Using the --new-out-port option you may add more ALSA MIDI ports. Every port extends the range of MIDI channels by 16 new logical channels. That is Channel 40 ev sends an event to MIDI channel 8 at the second newly added ALSA port (because 40 = 2*16+8). Every --connect-to option refers to the latest added port. Example:

live-sequencer --connect-to Synth0 --new-out-port out1 --connect-to Synth1 --new-out-port out2 --connect-to Synth2

You do not need to connect to any synthesizer at startup. You may connect or disconnect the live-sequencer to any synthesizer once it is running using aconnect (command line) or kaconnect, alsa-patch-bay, patchage (graphical interfaces).

The live-sequencer itself can be controlled to some extent. You may start the live-sequencer this way

live-sequencer --connect-from YourMidiController

or connect to it once it is running. This enables the following functions:

  • If you press a key on your MIDI keyboard named YourMidiController, then the according note name is inserted in the current module. However, note durations cannot be preserved and velocities are ignored, as well. Thus don't expect that the live-sequencer captures complex songs, this function is just intended as assistance for note input.

  • You can control execution of the live-sequencer using MIDI Machine Control SysEx messages. Some MIDI controller keyboards have transportation buttons that support those messages.

=======

### Using the information
a. Print everything from "The live-sequencer itself" down to "for note input." in the live-sequencer instructions, word for word.
b. Carry on the live-sequencer instructions from their last sentence.

=======

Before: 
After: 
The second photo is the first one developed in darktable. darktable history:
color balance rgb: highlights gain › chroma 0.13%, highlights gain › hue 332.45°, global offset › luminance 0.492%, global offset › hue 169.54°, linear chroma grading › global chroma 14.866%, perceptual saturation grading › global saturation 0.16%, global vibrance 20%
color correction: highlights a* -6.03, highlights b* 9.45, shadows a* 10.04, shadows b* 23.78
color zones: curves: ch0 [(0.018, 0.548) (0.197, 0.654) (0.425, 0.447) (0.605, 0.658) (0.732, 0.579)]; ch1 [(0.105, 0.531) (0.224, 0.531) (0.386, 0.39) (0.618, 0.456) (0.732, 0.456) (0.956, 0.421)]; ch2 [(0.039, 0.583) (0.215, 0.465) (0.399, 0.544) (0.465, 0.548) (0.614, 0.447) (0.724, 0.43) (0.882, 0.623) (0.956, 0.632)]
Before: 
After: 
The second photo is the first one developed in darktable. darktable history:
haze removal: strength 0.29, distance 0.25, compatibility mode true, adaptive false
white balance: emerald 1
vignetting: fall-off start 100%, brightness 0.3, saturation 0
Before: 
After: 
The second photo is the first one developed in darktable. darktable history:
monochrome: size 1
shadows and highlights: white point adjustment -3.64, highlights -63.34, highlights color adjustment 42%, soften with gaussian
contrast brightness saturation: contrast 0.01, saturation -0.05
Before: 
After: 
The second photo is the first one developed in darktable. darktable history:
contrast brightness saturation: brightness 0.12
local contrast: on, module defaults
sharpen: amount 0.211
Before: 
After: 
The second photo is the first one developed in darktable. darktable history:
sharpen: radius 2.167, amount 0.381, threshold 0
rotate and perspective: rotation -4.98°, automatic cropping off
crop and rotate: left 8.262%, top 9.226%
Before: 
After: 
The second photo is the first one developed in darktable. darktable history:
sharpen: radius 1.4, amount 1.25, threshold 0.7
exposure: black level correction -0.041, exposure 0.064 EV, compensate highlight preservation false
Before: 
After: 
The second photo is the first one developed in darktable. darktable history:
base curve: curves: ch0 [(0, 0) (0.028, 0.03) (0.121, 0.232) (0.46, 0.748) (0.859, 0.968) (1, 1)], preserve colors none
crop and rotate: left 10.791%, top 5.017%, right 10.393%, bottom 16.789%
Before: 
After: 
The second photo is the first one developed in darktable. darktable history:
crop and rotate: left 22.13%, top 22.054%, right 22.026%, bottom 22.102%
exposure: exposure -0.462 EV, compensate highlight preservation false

=======

### Per-task answers
a.
The live-sequencer itself can be controlled to some extent. You may start the live-sequencer this way

live-sequencer --connect-from YourMidiController

or connect to it once it is running. This enables the following functions:

  • If you press a key on your MIDI keyboard named YourMidiController, then the according note name is inserted in the current module. However, note durations cannot be preserved and velocities are ignored, as well. Thus don't expect that the live-sequencer captures complex songs, this function is just intended as assistance for note input.

b.
The supported MMC commands are:

  • RECORD STROBE: Toggle between receiving and ignoring note input from MIDI keyboard

  • PLAY: Restart the interpreter

  • STOP: Halt the interpreter and turn sound off

  • PAUSE: Toggle between real time and single step mode

  • FAST FORWARD: Next element in single step mode

Tips & Tricks

Append with overlap

The (+:+) operator can only handle precise concatenation of event streams. However, in common music you also have to handle upbeats and legato. Technically, this means that there may be events before and after a core part. First, let us consider the case where there are events after the core part. We define a Block data structure containing two or more parallel Tracks. For simplicity we now use only two tracks:

type Track = [Event Message] ;
data Block = Block Track Track ;

The first track specifies the length of the block. It cannot overlap. If you have no other use for it, fill it with rests. The second track can be shorter or longer than the first track. Everything longer will be merged with subsequent Blocks. This is, how we convert a sequence of overlapping blocks to a plain Event stream:

consBlock :: Block -> [Event Message] -> [Event Message] ;
consBlock (Block t0 t1) y  =  t0 +:+ y  =:=  t1 ;

concatBlocks :: [Block] -> [Event Message] ;
concatBlocks = foldr consBlock [] ;

Blocks with events before a core part must be handled by delaying every block by the maximum time that an event can occur before the core.

Tempo changes

Changing the tempo within a song is a bit tricky, especially in the presence of overlapping blocks (see above). You want

  • Consistency. Events that would occur at the same point in time without tempo changes shall occur at the same point in time in the presence of tempo changes, too. This rules out fixing the time periods in an event stream and change them later, but before merging it with other streams.

  • Composability. You want to play only parts of the song or concatenate multiple parts of a song. This rules out external description of tempo progression.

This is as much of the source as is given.